Brief:
Every line of the listing below from the one with "left knee: (338, 286)" up to and including the one with "root of tail: (502, 72)" should be retyped exactly, and nothing else; pictures are not part of the copy.

Records for the exercise:
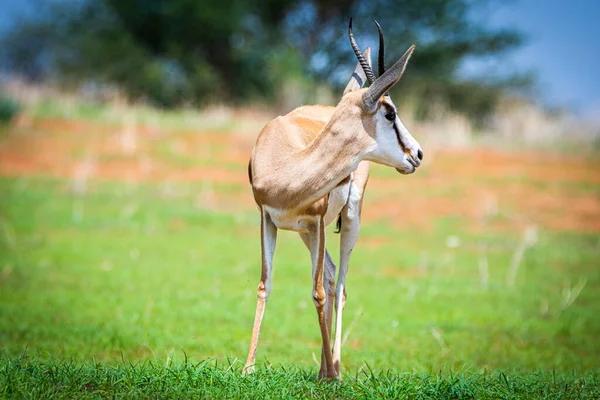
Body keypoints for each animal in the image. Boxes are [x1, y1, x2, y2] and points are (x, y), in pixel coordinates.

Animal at [243, 19, 422, 382]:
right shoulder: (268, 218)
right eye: (390, 113)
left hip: (347, 221)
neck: (285, 165)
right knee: (330, 274)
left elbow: (320, 292)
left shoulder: (318, 220)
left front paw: (332, 375)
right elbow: (265, 284)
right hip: (305, 232)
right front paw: (247, 368)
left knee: (338, 286)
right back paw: (325, 367)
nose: (418, 154)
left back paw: (334, 367)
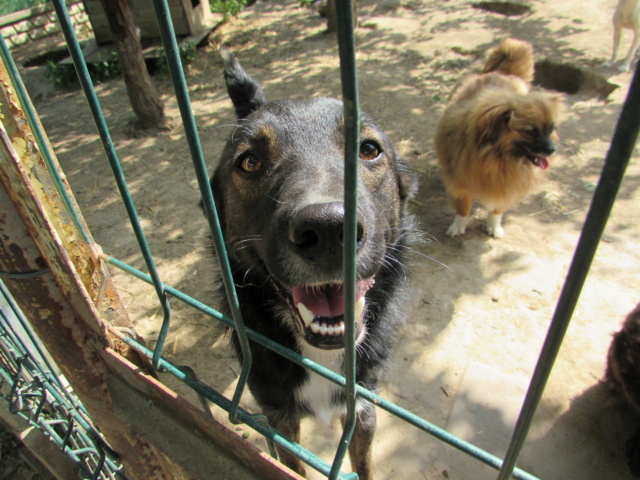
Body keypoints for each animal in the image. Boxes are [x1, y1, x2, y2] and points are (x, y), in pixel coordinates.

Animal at [432, 37, 564, 238]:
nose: (552, 150)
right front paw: (458, 226)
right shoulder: (460, 182)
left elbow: (497, 209)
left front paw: (494, 226)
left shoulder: (505, 186)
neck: (496, 157)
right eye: (531, 131)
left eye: (550, 130)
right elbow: (463, 207)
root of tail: (502, 72)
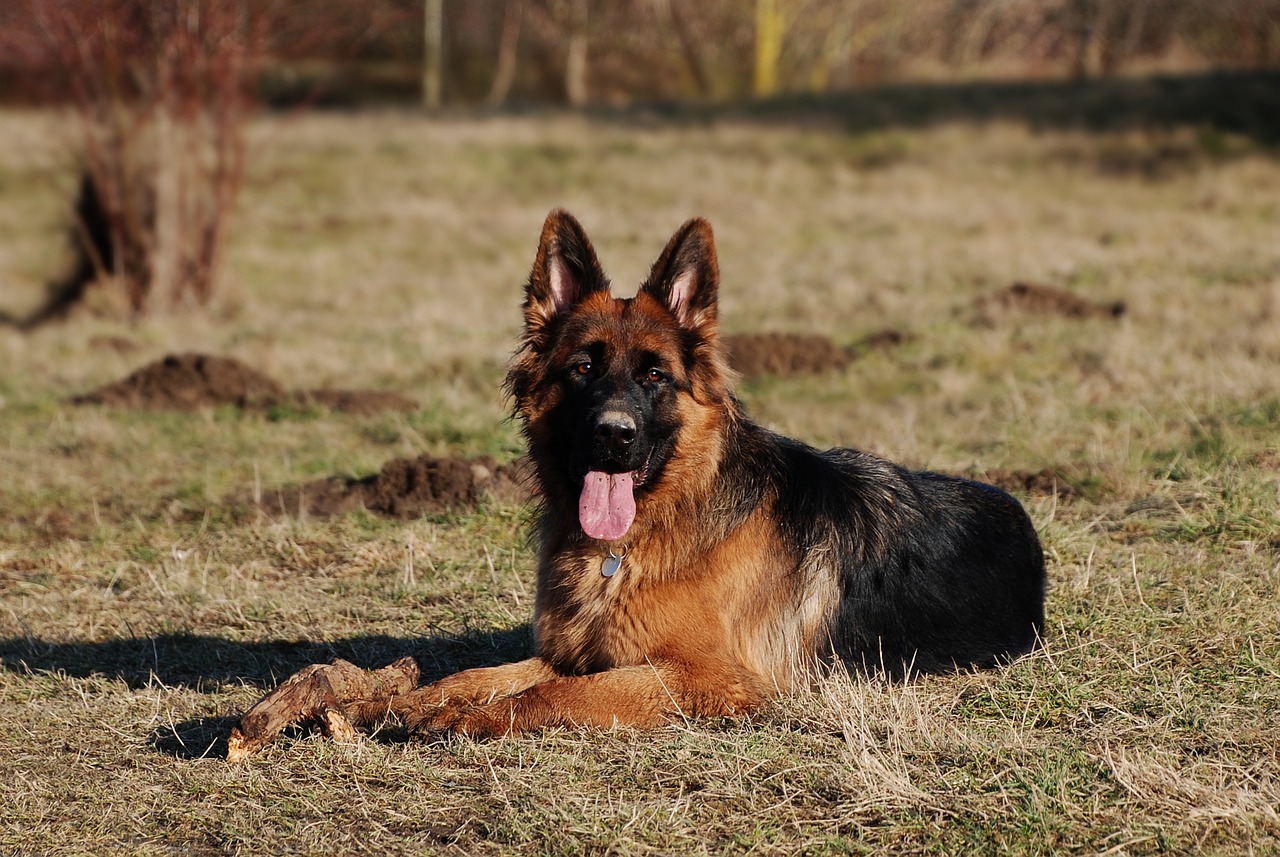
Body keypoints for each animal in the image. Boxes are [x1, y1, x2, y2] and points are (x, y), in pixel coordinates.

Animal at [391, 209, 1049, 736]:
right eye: (582, 368)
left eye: (655, 375)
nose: (613, 434)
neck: (632, 542)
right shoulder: (574, 652)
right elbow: (486, 673)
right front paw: (416, 698)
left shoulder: (702, 677)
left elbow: (556, 693)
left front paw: (469, 716)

Problem solution:
left knee: (338, 286)
right back paw: (325, 367)
nose: (418, 154)
left back paw: (334, 367)
Body keypoints for each animal in the image. Boxes are [x1, y1, x2, y2] and points are (x, y), in pixel coordinates.

Animal at [432, 37, 564, 238]:
nose: (552, 150)
right front paw: (458, 226)
right shoulder: (460, 182)
left elbow: (497, 209)
left front paw: (494, 226)
left shoulder: (505, 186)
neck: (496, 157)
right eye: (531, 131)
left eye: (550, 130)
right elbow: (463, 207)
root of tail: (502, 72)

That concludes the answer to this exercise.